{ dildo-architecture }

 

The notion of prosthesis is crucial for developping an understanding of the role of architecture as a multiplier of (gendered) ideology. As Paul B. Preciado argues, hegemonic masculinity is prosthetic: it is a symbolic yet material, and ideologized add-on, a dildo, operating on a multiscalar yet monolingual language that only speaks ‘to reproduce itself’ from body to territory. ‘The dildo-building as structure is the only model upon which the development of the erect urban skeleton has been developed’, he argues. Indeed, he signals ‘dildoarchitecture’ as foundational practice of patriarchal societies:

“The city has a man’s body. In the city, buildings are also masculine bodies, dildo-structures reclaiming the power of the phallus in specific enclaves. The dildo-building is the empirical reinscription of phallic trascendental power in social urban space. Whether it is an industry, a home, or a ministry, every building is a sacrament of the heterosexual institution of the reproduction of love-power”.

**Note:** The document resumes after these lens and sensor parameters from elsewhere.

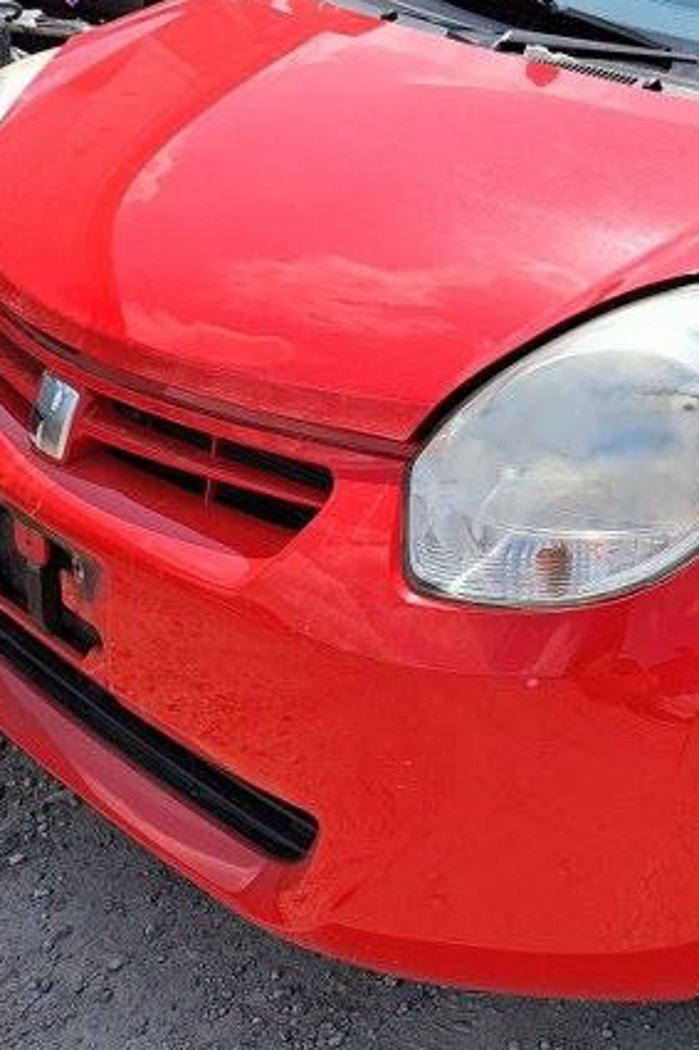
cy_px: 331
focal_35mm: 47
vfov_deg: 41.3
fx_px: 1370
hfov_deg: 26.7
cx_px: 734
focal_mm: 5.23
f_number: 1.8
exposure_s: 1/1377
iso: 50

The prosthetic logic of architectures of power and its relationship to the body politic of hegemonic masculinity is intensified to the extreme in Spatrisano’s building. The building operates in the manner of a giant dildo in public space, much in the spirit graphically embodied in contemporary buildings like London’s 30 St Mary Axe, commonly known as ‘The Gherkin’ or Barcelona’s Torre Glòries: they all produce an urban, prosthetic masculinity, a social apparatus reassuring and re-establishing the material exploitation of one sex over the other in such a way that the sheer genitality and nature of this imagery is completely naturalised and thus, paradoxically invisible.